Saved entries
····················

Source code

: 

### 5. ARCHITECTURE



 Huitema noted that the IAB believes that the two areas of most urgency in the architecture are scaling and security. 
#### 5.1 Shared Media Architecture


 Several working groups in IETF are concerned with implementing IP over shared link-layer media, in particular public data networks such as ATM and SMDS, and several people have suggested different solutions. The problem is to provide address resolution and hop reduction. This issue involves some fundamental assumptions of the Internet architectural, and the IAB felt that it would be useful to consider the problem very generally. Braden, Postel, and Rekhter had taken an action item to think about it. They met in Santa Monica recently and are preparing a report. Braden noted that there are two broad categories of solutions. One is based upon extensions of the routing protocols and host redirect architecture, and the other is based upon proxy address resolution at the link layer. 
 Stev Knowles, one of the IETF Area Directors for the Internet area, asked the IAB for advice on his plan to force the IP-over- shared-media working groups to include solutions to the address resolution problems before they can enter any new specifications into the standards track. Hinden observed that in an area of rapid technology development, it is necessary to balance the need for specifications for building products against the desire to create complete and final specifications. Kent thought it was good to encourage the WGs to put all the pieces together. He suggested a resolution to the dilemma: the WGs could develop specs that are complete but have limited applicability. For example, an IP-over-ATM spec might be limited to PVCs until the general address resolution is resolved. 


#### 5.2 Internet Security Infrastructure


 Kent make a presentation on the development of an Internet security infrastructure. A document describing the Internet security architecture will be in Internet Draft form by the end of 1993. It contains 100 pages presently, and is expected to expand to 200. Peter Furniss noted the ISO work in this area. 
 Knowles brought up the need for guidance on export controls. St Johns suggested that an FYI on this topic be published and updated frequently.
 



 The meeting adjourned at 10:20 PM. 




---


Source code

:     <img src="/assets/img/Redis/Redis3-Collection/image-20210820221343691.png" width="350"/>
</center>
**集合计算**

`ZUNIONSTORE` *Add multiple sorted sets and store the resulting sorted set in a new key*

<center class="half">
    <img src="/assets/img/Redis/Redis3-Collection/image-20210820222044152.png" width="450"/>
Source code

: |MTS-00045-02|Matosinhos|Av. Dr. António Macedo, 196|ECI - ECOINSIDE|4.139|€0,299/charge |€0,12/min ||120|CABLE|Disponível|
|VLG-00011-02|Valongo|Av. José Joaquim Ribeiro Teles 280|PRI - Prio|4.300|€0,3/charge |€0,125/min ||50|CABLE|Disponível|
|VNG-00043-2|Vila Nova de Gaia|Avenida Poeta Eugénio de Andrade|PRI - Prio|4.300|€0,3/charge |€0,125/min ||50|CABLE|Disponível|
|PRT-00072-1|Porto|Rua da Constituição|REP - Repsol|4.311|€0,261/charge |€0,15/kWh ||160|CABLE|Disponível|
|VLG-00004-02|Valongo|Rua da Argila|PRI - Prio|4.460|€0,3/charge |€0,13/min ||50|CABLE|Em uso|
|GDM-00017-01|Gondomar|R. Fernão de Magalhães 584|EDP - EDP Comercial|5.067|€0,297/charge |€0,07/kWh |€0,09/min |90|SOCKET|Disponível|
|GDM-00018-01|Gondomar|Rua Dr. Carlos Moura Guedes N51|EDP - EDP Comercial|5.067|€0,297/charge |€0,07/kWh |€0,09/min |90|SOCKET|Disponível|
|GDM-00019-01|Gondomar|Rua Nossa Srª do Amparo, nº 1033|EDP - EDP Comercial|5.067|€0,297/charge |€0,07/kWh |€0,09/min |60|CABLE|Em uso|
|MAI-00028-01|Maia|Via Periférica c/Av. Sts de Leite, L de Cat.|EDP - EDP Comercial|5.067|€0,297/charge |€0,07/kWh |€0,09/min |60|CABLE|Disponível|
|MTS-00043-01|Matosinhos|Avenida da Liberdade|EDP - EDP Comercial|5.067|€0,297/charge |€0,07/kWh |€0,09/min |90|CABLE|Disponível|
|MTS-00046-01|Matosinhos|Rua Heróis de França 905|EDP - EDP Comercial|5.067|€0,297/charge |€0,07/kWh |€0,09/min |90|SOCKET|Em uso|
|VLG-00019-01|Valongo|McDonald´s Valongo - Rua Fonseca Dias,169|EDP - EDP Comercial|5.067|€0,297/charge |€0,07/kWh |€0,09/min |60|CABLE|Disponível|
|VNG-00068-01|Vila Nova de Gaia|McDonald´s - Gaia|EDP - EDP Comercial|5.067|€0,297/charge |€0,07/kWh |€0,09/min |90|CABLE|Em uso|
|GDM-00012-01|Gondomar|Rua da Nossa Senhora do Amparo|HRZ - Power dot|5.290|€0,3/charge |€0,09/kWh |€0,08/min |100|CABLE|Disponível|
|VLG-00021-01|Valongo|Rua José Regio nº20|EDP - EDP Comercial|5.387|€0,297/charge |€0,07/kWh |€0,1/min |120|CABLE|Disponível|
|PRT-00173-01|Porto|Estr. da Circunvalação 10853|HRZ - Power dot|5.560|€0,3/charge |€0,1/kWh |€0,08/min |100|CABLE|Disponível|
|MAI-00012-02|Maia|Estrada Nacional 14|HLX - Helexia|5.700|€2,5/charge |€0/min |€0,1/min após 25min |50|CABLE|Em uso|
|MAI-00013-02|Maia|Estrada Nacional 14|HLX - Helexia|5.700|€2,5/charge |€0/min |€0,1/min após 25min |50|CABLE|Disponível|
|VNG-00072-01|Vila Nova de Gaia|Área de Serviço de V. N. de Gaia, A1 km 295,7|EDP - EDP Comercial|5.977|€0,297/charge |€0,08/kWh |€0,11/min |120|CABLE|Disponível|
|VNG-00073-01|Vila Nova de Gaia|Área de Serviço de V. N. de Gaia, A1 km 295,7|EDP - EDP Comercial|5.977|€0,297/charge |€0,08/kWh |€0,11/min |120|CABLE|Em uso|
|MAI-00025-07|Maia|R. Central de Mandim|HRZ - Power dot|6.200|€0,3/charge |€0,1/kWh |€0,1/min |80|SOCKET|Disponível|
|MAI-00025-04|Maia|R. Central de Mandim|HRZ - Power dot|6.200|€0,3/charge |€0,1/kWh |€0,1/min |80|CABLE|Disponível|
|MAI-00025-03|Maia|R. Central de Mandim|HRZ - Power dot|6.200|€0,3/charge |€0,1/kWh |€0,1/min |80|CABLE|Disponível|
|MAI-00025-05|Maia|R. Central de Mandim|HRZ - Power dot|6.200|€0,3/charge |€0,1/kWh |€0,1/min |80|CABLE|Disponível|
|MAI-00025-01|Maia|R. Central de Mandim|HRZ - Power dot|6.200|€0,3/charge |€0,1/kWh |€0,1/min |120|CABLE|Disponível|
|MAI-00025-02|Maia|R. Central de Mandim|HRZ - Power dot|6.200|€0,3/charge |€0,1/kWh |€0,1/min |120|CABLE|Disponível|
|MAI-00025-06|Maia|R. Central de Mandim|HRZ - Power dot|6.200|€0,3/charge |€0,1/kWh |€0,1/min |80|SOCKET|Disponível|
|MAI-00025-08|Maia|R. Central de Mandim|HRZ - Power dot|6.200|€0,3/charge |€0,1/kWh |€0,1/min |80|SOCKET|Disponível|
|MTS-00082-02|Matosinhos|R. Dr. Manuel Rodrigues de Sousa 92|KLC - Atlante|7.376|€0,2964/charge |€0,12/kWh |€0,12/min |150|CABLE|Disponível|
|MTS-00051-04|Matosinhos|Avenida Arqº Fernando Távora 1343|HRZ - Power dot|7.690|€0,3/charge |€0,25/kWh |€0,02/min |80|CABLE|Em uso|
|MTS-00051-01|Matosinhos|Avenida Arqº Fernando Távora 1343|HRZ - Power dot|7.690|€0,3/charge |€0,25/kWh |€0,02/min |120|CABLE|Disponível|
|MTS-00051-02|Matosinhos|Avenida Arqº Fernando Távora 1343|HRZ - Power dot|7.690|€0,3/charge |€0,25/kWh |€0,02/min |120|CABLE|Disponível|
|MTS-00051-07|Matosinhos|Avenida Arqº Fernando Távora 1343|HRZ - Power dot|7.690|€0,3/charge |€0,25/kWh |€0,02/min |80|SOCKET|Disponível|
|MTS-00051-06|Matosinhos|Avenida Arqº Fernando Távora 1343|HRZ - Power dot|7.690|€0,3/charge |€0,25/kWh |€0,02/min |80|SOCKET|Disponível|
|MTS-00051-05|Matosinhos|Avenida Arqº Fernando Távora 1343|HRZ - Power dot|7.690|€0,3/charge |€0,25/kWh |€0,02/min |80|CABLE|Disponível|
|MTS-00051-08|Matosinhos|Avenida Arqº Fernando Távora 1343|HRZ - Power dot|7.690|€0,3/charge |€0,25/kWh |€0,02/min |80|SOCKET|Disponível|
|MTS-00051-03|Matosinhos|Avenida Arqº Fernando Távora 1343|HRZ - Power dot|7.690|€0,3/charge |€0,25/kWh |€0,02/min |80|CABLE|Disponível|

····················

EXERCISE GOAL
Reproduce, unchanged, every line between the line holding "ECOINSIDE|4.139|€0,299/charge |€0,12/min ||120|CABLE|Disponível|" and the line holding "25min |50|CABLE|Em uso|", inclusive.

OUTPUT BELOW
: |MTS-00045-02|Matosinhos|Av. Dr. António Macedo, 196|ECI - ECOINSIDE|4.139|€0,299/charge |€0,12/min ||120|CABLE|Disponível|
|VLG-00011-02|Valongo|Av. José Joaquim Ribeiro Teles 280|PRI - Prio|4.300|€0,3/charge |€0,125/min ||50|CABLE|Disponível|
|VNG-00043-2|Vila Nova de Gaia|Avenida Poeta Eugénio de Andrade|PRI - Prio|4.300|€0,3/charge |€0,125/min ||50|CABLE|Disponível|
|PRT-00072-1|Porto|Rua da Constituição|REP - Repsol|4.311|€0,261/charge |€0,15/kWh ||160|CABLE|Disponível|
|VLG-00004-02|Valongo|Rua da Argila|PRI - Prio|4.460|€0,3/charge |€0,13/min ||50|CABLE|Em uso|
|GDM-00017-01|Gondomar|R. Fernão de Magalhães 584|EDP - EDP Comercial|5.067|€0,297/charge |€0,07/kWh |€0,09/min |90|SOCKET|Disponível|
|GDM-00018-01|Gondomar|Rua Dr. Carlos Moura Guedes N51|EDP - EDP Comercial|5.067|€0,297/charge |€0,07/kWh |€0,09/min |90|SOCKET|Disponível|
|GDM-00019-01|Gondomar|Rua Nossa Srª do Amparo, nº 1033|EDP - EDP Comercial|5.067|€0,297/charge |€0,07/kWh |€0,09/min |60|CABLE|Em uso|
|MAI-00028-01|Maia|Via Periférica c/Av. Sts de Leite, L de Cat.|EDP - EDP Comercial|5.067|€0,297/charge |€0,07/kWh |€0,09/min |60|CABLE|Disponível|
|MTS-00043-01|Matosinhos|Avenida da Liberdade|EDP - EDP Comercial|5.067|€0,297/charge |€0,07/kWh |€0,09/min |90|CABLE|Disponível|
|MTS-00046-01|Matosinhos|Rua Heróis de França 905|EDP - EDP Comercial|5.067|€0,297/charge |€0,07/kWh |€0,09/min |90|SOCKET|Em uso|
|VLG-00019-01|Valongo|McDonald´s Valongo - Rua Fonseca Dias,169|EDP - EDP Comercial|5.067|€0,297/charge |€0,07/kWh |€0,09/min |60|CABLE|Disponível|
|VNG-00068-01|Vila Nova de Gaia|McDonald´s - Gaia|EDP - EDP Comercial|5.067|€0,297/charge |€0,07/kWh |€0,09/min |90|CABLE|Em uso|
|GDM-00012-01|Gondomar|Rua da Nossa Senhora do Amparo|HRZ - Power dot|5.290|€0,3/charge |€0,09/kWh |€0,08/min |100|CABLE|Disponível|
|VLG-00021-01|Valongo|Rua José Regio nº20|EDP - EDP Comercial|5.387|€0,297/charge |€0,07/kWh |€0,1/min |120|CABLE|Disponível|
|PRT-00173-01|Porto|Estr. da Circunvalação 10853|HRZ - Power dot|5.560|€0,3/charge |€0,1/kWh |€0,08/min |100|CABLE|Disponível|
|MAI-00012-02|Maia|Estrada Nacional 14|HLX - Helexia|5.700|€2,5/charge |€0/min |€0,1/min após 25min |50|CABLE|Em uso|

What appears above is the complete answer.